== Exercise brief ==
Rewrite the passage about the diamond trade from "But pressure has" to "diamonds by 2010.", changing "rough diamond trade" to "diamond mining industry".

== Quoted passage ==
==================================================
For a business that is still largely conducted behind closed doors, often on the basis of nothing more than a nod and handshake between longtime confederates, the pace of change has been nothing short of remarkable. "I've never seen an industry change gears so fast," noted Smillie, formerly executive director of the Canadian University Service Overseas and now a private international aid consultant based in Ottawa. Until quite recently, many in the diamond trade refused to even acknowledge that blood gems were a problem.
But pressure has been brought to bear on the industry, much of it coming from Canada, which did not even have a rough diamond trade until 1998, when the three million-carat-per-year Ekati mine opened 300 km northeast of Yellowknife. Two more promising mines, also in the Northwest Territories, are under development, raising the prospect that Canada will be producing 10 per cent of the world's diamonds by 2010.
It is one reason why there was a significant Canadian presence in Antwerp last week. Robert Fowler, the Canadian ambassador to the United Nations, addressed the gathering, as did the Northwest Territories' resources minister, Joseph Handley. Both warned the assembled delegates that failure to grapple publicly with the issue of conflict diamonds risked invoking a consumer backlash, one that could threaten not only the $9-billion-a-year trade in rough diamonds but, even more chilling, the $90-billion business in the sparkling finished product. "In Canada in the 1970s," warned Fowler, "we watched our fur industry, the business upon which our country was founded, destroyed by a small number of very shrill and very effective animal-rights activists. A vibrant, 400-year-old industry was all but annihilated by an extremely deft manipulation of consumer consciousness. Many do not like this parallel but it is, I will continue to argue, germane to your discussions here."
==================================================
== Data section ==
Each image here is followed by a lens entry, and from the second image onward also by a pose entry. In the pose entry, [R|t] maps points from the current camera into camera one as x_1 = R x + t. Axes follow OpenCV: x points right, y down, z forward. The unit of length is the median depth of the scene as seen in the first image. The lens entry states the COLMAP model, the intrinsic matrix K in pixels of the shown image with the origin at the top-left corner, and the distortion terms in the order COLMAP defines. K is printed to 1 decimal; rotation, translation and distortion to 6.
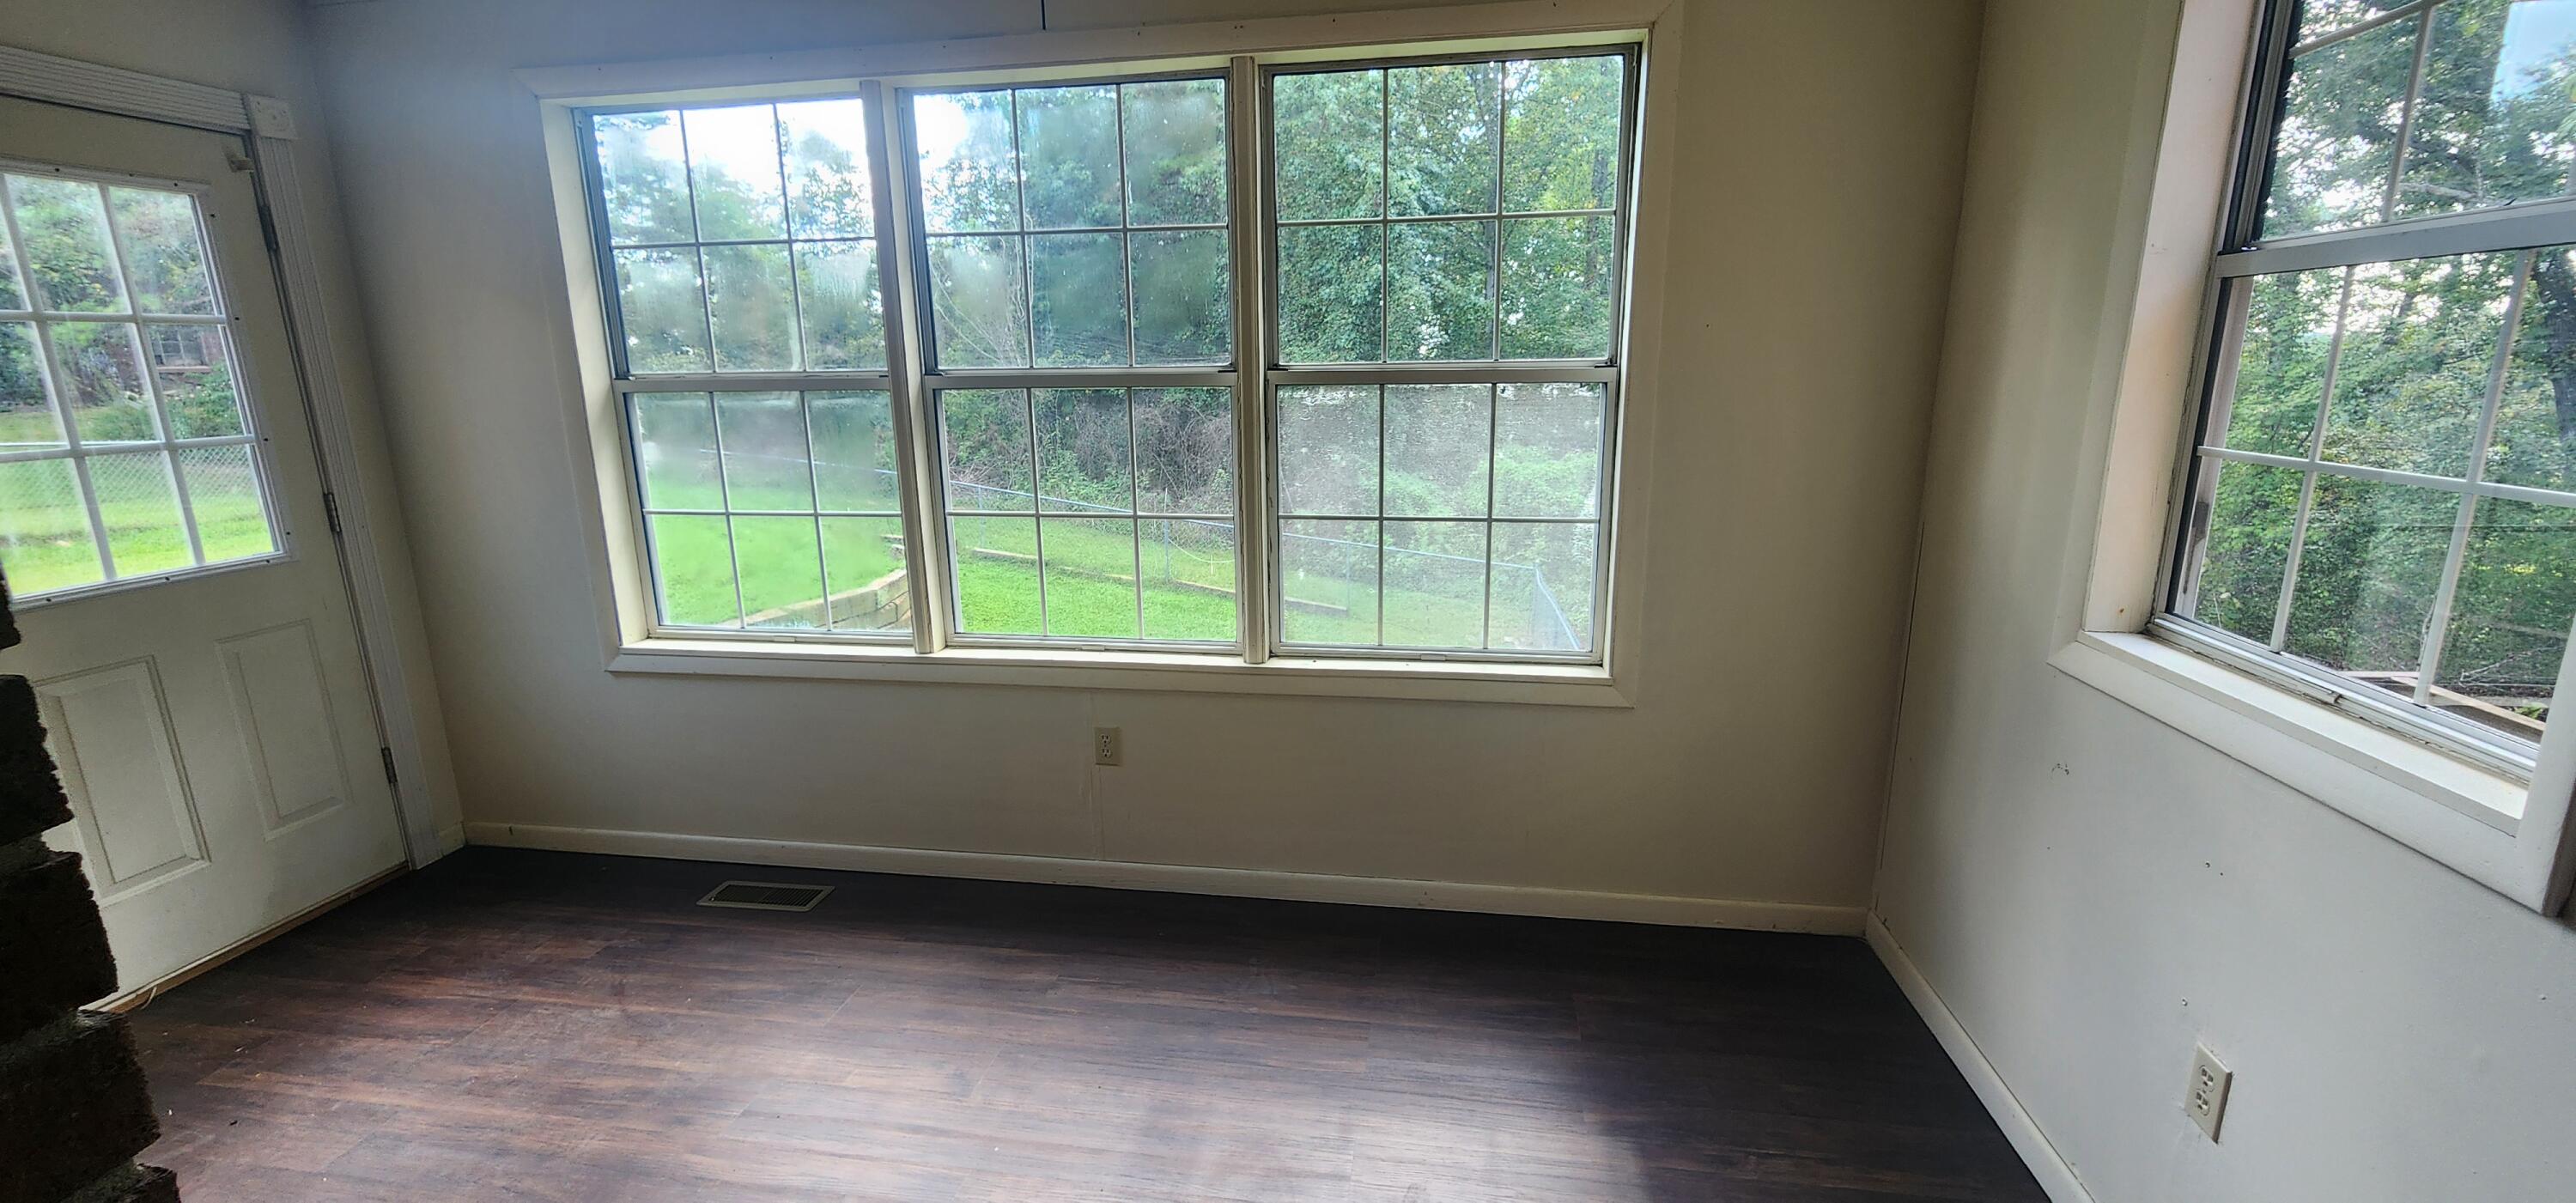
lens RADIAL K [[1064.4, 0, 1281.4], [0, 1064.4, 602.0], [0, 0, 1]] dist [-0.001082, 0.000855]
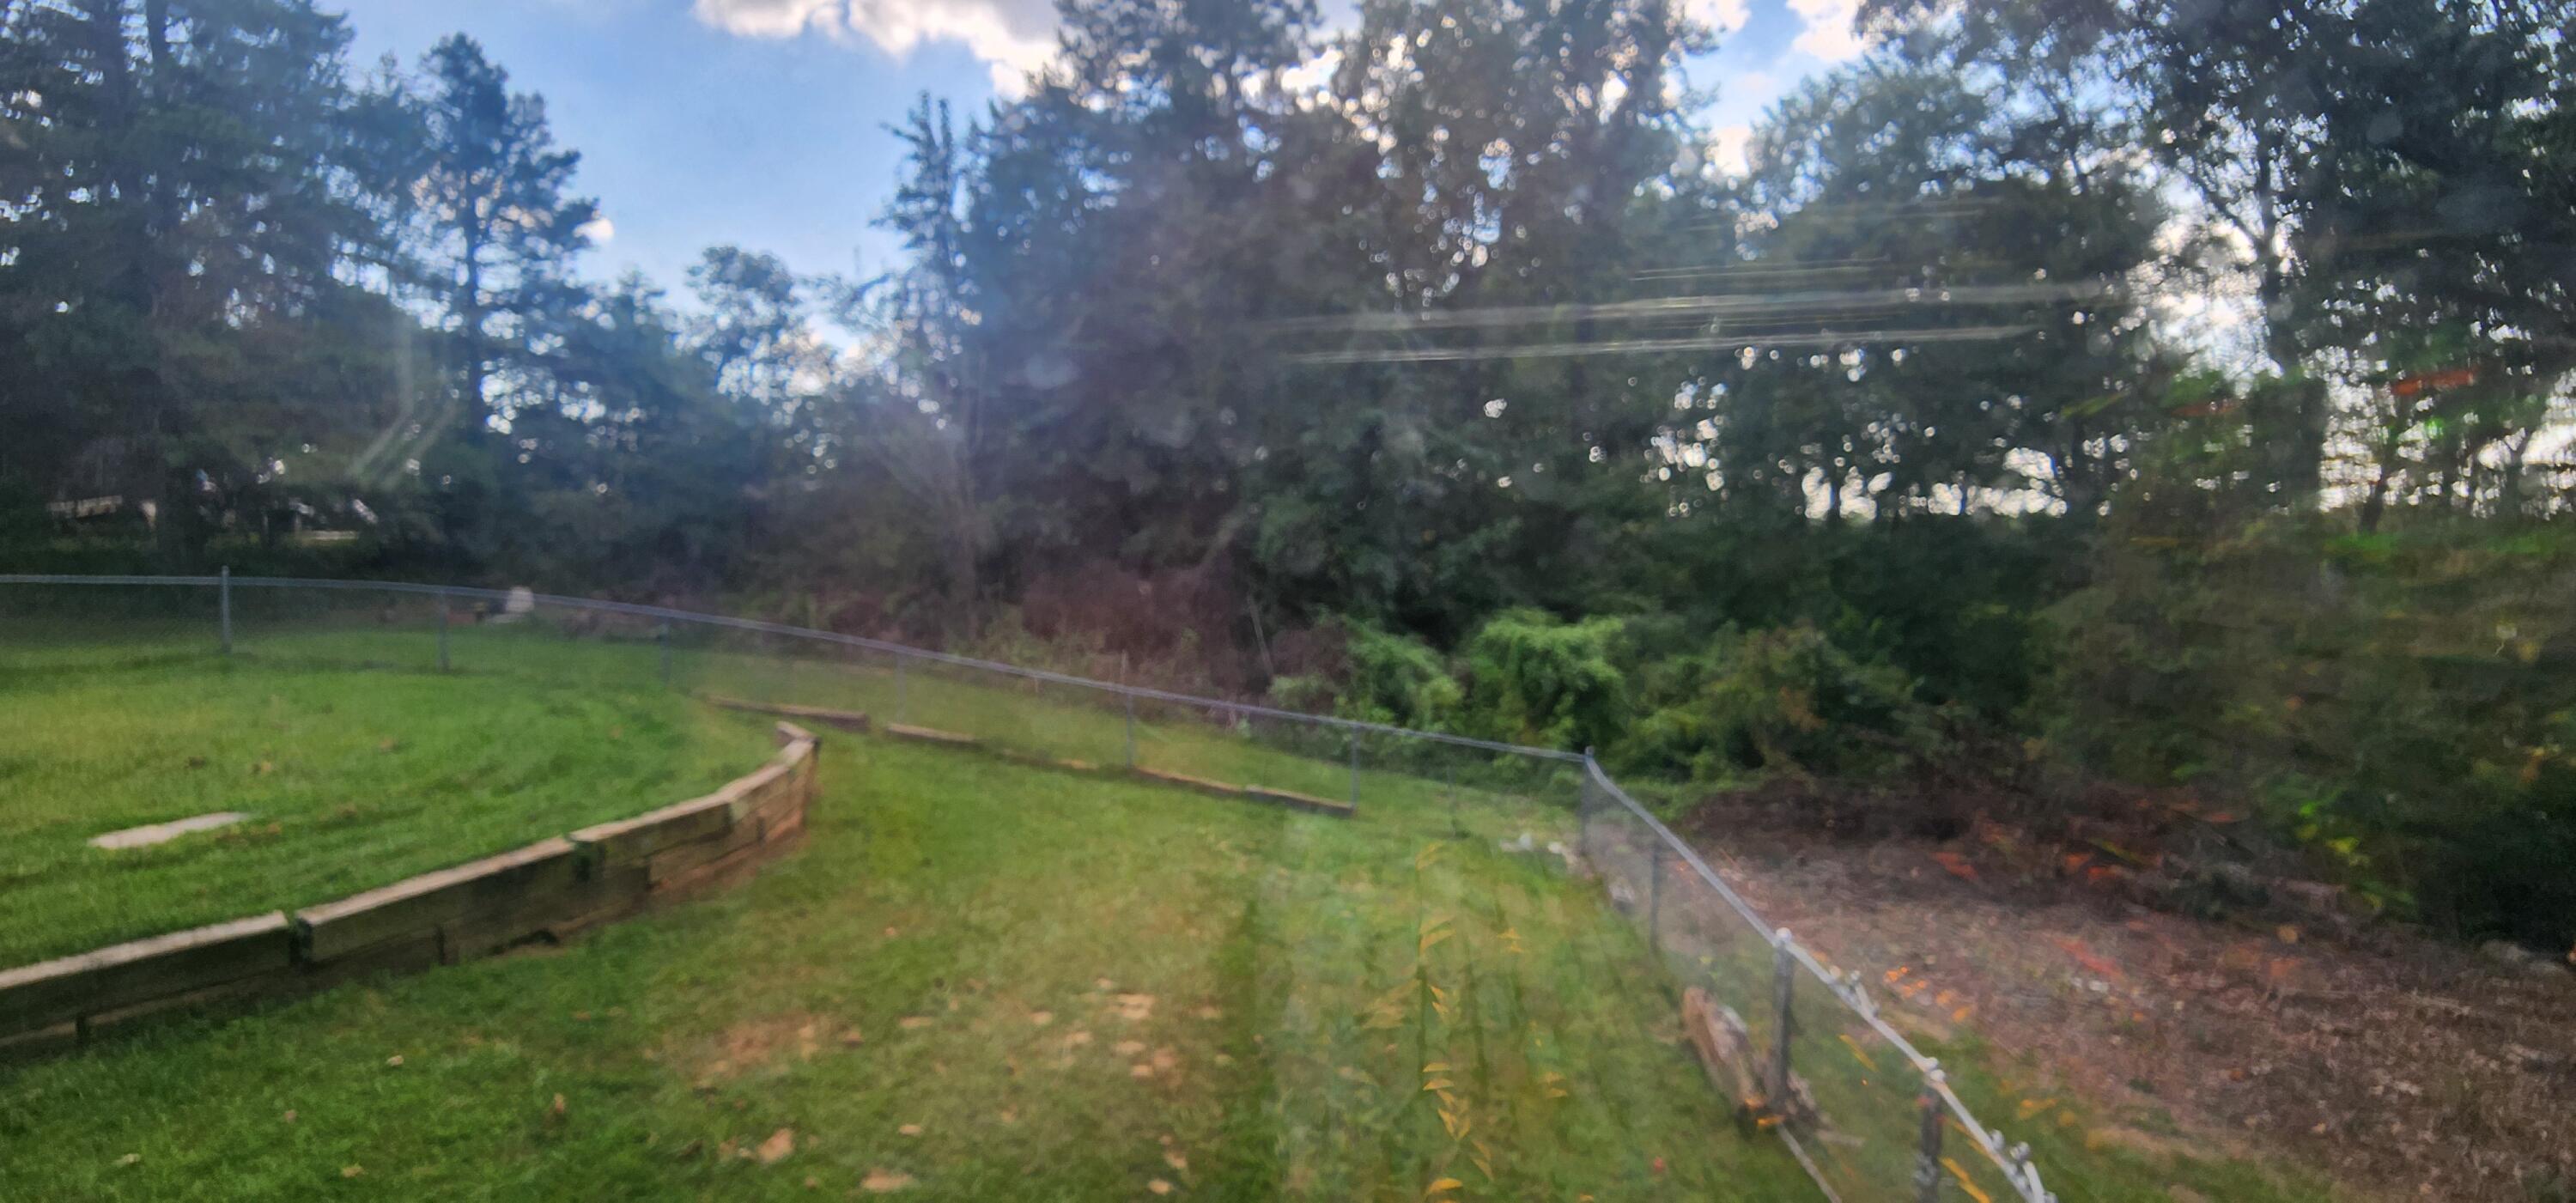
lens RADIAL K [[1077.4, 0, 1286.1], [0, 1077.4, 600.5], [0, 0, 1]] dist [-0.000483, 0.000375]
pose [[0.998489, 0.015592, 0.052692, -0.023850], [-0.007692, 0.989117, -0.146928, -0.019288], [-0.054410, 0.146301, 0.987743, 0.118816]]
==================================================
== Task answer ==
But pressure has been brought to bear on the industry, much of it coming from Canada, which did not even have a diamond mining industry until 1998, when the three million-carat-per-year Ekati mine opened 300 km northeast of Yellowknife. Two more promising mines, also in the Northwest Territories, are under development, raising the prospect that Canada will be producing 10 per cent of the world's diamonds by 2010.